START Listed entries

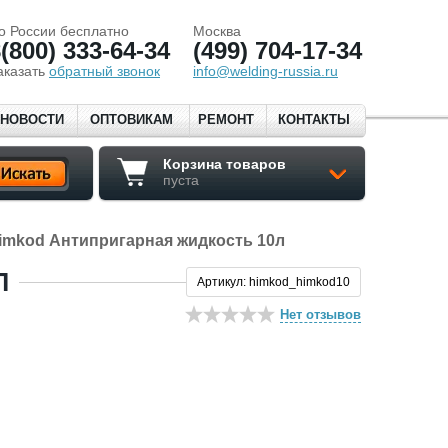
о России бесплатно
Москва
(800) 333-64-34
(499) 704-17-34
аказать
обратный звонок
info@welding-russia.ru
НОВОСТИ
ОПТОВИКАМ
РЕМОНТ
КОНТАКТЫ
Корзина товаров
пуста
imkod Антипригарная жидкость 10л
Л
Артикул: himkod_himkod10
Нет отзывов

END Listed entries

- [Work instruction]:
Your answer should hold the line with "Корзина товаров" and each line after it to the end of the data, retyped exactly. Include no other lines.

- [Solution to this task]:
Корзина товаров
пуста
imkod Антипригарная жидкость 10л
Л
Артикул: himkod_himkod10
Нет отзывов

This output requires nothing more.